═════ Provided passage

Lectionary ℓ 24
- Name: Codex Radziwiłł
- Text: Evangelistarion
- Date: 10th-century
- Script: Greek
- Now at: Bavarian State Library
- Size: 31.8 cm by 24.5 cm

= Codex Radziwiłł =

10th-century Hellenic biblical manuscript

Lectionary 24, designated by siglum ℓ 24 (in the Gregory-Aland numbering). It is a Greek manuscript of the New Testament, on vellum leaves, known as Codex Radziwiłł. Palaeographically it has been assigned to the 10th-century.

== Description ==

The codex contains lessons from the Gospels of John, Matthew, Luke lectionary (Evangelistarium), with lacunae. The text is written in Greek uncial letters, on 265 parchment leaves, 2 columns per page, 21 lines per page.
It contains Menologion and patristic homilies (Gregory of Nazianzus).

There are lessons for Saturdays and Sundays.

== History ==

The manuscript once belonged to the Polish high noble family Radziwiłł — like ℓ 34 — hence name of the codex. It was added to the list of the New Testament manuscripts by Wettstein.

══════════
═════ Data provided

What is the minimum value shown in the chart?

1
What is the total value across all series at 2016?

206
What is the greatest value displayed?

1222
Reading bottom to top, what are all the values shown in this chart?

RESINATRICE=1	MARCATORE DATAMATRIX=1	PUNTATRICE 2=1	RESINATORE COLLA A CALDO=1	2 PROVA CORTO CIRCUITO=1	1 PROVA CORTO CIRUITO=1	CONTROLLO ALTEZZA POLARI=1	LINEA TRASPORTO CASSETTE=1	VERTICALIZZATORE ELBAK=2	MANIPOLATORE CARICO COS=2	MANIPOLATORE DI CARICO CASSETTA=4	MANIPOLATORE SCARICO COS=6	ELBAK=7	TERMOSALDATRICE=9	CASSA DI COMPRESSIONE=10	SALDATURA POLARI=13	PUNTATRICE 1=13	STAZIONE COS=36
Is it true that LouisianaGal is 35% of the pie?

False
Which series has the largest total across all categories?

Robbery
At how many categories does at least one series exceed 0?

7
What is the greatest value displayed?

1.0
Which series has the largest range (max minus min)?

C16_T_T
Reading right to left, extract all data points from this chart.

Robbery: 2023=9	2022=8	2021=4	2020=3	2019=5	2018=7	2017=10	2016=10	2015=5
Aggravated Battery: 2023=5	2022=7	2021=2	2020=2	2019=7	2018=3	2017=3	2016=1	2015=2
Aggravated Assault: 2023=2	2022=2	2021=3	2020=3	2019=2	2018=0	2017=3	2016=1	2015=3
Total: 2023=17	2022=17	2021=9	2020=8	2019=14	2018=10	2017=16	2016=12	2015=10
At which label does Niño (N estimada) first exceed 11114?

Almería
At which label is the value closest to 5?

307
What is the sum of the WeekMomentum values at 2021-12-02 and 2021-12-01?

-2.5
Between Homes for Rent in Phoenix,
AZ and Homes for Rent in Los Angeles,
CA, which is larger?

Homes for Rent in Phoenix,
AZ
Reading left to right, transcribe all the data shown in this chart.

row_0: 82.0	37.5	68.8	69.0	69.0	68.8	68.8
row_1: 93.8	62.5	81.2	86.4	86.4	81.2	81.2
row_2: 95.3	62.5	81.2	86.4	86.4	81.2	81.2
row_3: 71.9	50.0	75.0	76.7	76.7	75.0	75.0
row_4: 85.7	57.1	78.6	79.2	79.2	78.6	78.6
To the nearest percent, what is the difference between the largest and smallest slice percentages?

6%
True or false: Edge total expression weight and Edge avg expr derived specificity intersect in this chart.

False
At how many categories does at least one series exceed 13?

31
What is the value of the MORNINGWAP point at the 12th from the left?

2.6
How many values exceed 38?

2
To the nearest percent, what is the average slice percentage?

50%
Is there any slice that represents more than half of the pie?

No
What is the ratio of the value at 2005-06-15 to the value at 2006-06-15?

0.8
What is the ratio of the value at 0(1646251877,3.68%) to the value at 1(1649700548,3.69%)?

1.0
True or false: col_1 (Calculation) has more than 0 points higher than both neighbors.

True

══════════

*Exercise 1*
In the records, from their first line up to and including the line with "Reading left to", switch "greatest" to "highest" and write those lines out again with everything else left as it is.
*Exercise 2*
Proceed with the article on Codex Radziwiłł from the point where it stops.

*Exercise answer 1*
What is the minimum value shown in the chart?

1
What is the total value across all series at 2016?

206
What is the highest value displayed?

1222
Reading bottom to top, what are all the values shown in this chart?

RESINATRICE=1	MARCATORE DATAMATRIX=1	PUNTATRICE 2=1	RESINATORE COLLA A CALDO=1	2 PROVA CORTO CIRCUITO=1	1 PROVA CORTO CIRUITO=1	CONTROLLO ALTEZZA POLARI=1	LINEA TRASPORTO CASSETTE=1	VERTICALIZZATORE ELBAK=2	MANIPOLATORE CARICO COS=2	MANIPOLATORE DI CARICO CASSETTA=4	MANIPOLATORE SCARICO COS=6	ELBAK=7	TERMOSALDATRICE=9	CASSA DI COMPRESSIONE=10	SALDATURA POLARI=13	PUNTATRICE 1=13	STAZIONE COS=36
Is it true that LouisianaGal is 35% of the pie?

False
Which series has the largest total across all categories?

Robbery
At how many categories does at least one series exceed 0?

7
What is the highest value displayed?

1.0
Which series has the largest range (max minus min)?

C16_T_T
Reading right to left, extract all data points from this chart.

Robbery: 2023=9	2022=8	2021=4	2020=3	2019=5	2018=7	2017=10	2016=10	2015=5
Aggravated Battery: 2023=5	2022=7	2021=2	2020=2	2019=7	2018=3	2017=3	2016=1	2015=2
Aggravated Assault: 2023=2	2022=2	2021=3	2020=3	2019=2	2018=0	2017=3	2016=1	2015=3
Total: 2023=17	2022=17	2021=9	2020=8	2019=14	2018=10	2017=16	2016=12	2015=10
At which label does Niño (N estimada) first exceed 11114?

Almería
At which label is the value closest to 5?

307
What is the sum of the WeekMomentum values at 2021-12-02 and 2021-12-01?

-2.5
Between Homes for Rent in Phoenix,
AZ and Homes for Rent in Los Angeles,
CA, which is larger?

Homes for Rent in Phoenix,
AZ
Reading left to right, transcribe all the data shown in this chart.

*Exercise answer 2*
The text of the codex was merely examined by Bengel (Augustianus 4), Matthaei, and Scholz. It was added to the list of the New Testament manuscripts by Bengel. Scrivener and Gregory dated the manuscript to the 10th-century. Gregory saw it in 1880 and 1887.

The manuscript is sporadically cited in the critical editions of the Greek New Testament (UBS3).

Currently the codex is located in the Bavarian State Library (Gr. 383) in München.

== See also ==

- List of New Testament lectionaries
- Biblical manuscript
- Textual criticism

== Bibliography ==
- Gregory, Caspar René (1900). "Textkritik des Neuen Testaments"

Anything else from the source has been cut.